-- QUOTED PASSAGE --
Thu, 07/07/2016 - 07:18
TL;DR Previous week I had worked on grouping the contents based on the dominant color component in their images, if present. The work is under review of the mentors. And once, it gets reviewed, I would work further on that issue. Meanwhile, I have started developing and implementing the Emotion Detection feature of the Google Cloud Vision API. It would detect the emotion of the person in the profile picture uploaded, and if the person looks angry or unhappy, he would be notified thereof. This feature is especially important when building sites for professional purposes, as the facial looks matters a lot in such cases.
Last week, I had worked on implementing the Dominant Color Detection feature in the Google Vision API module. The code is currently under the review by the mentors. Once, they review it, I would develop further on it if it requires any changes.
Hence, meanwhile, I have started working on implementing a new feature Face Detection in an image. This feature gives us the location of the face in an image, and in addition, the emotions and expressions on the face.

-- SET TASKS --
1. Reproduce the progress update word for word, everything from "Thu, 07/07/2016 - 07:18" down to "in such cases.".
2. According to the progress update, what does the Face Detection feature provide for an image?

-- DATASET --
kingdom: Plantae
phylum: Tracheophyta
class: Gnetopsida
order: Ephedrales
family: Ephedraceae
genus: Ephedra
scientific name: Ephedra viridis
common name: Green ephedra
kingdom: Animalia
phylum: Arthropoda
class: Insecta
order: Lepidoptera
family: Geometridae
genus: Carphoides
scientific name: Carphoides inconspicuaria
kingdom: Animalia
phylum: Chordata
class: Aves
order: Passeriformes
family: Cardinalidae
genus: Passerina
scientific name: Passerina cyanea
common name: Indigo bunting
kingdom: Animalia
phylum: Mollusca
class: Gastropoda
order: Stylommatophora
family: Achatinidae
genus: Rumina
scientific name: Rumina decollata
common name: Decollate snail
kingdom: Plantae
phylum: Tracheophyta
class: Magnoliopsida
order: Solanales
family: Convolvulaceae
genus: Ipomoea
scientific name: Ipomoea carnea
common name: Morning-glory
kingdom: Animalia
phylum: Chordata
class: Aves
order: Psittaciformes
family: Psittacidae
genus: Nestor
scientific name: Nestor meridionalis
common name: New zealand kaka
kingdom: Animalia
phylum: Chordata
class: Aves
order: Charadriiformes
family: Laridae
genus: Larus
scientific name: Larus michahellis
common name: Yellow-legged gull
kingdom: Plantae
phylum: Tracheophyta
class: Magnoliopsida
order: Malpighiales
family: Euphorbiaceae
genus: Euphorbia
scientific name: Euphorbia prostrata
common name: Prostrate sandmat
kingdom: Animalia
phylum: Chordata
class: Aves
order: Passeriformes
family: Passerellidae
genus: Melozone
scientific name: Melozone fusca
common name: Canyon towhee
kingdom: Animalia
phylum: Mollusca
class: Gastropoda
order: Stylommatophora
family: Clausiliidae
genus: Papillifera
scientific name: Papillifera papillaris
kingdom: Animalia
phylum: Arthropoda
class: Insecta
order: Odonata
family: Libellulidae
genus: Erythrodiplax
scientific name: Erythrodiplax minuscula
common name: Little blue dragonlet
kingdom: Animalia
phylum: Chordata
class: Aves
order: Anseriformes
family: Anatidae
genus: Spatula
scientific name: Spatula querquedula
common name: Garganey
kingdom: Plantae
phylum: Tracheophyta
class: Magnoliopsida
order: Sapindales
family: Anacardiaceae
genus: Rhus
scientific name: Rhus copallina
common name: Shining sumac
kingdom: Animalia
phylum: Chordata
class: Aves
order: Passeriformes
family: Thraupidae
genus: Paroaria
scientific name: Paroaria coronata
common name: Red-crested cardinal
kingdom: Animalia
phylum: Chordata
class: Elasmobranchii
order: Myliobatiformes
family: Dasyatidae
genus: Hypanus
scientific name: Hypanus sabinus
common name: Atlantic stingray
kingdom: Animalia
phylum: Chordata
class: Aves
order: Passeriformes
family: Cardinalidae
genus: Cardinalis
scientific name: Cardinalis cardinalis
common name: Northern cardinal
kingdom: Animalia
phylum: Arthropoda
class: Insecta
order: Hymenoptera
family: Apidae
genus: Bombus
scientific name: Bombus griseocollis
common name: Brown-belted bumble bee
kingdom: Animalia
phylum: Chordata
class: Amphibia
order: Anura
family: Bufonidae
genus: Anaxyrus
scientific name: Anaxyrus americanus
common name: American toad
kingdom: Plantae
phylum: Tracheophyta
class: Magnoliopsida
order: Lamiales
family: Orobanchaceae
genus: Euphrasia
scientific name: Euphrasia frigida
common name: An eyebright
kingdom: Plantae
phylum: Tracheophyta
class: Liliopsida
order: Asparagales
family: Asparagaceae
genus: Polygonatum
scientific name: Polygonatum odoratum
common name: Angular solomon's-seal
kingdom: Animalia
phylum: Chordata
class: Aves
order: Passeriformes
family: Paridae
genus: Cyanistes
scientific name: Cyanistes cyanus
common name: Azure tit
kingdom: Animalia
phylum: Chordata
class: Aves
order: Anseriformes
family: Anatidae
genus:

-- FULL ANSWERS --
1.
Thu, 07/07/2016 - 07:18
TL;DR Previous week I had worked on grouping the contents based on the dominant color component in their images, if present. The work is under review of the mentors. And once, it gets reviewed, I would work further on that issue. Meanwhile, I have started developing and implementing the Emotion Detection feature of the Google Cloud Vision API. It would detect the emotion of the person in the profile picture uploaded, and if the person looks angry or unhappy, he would be notified thereof. This feature is especially important when building sites for professional purposes, as the facial looks matters a lot in such cases.

2. It gives the location of the face in the image, along with the emotions and expressions on the face.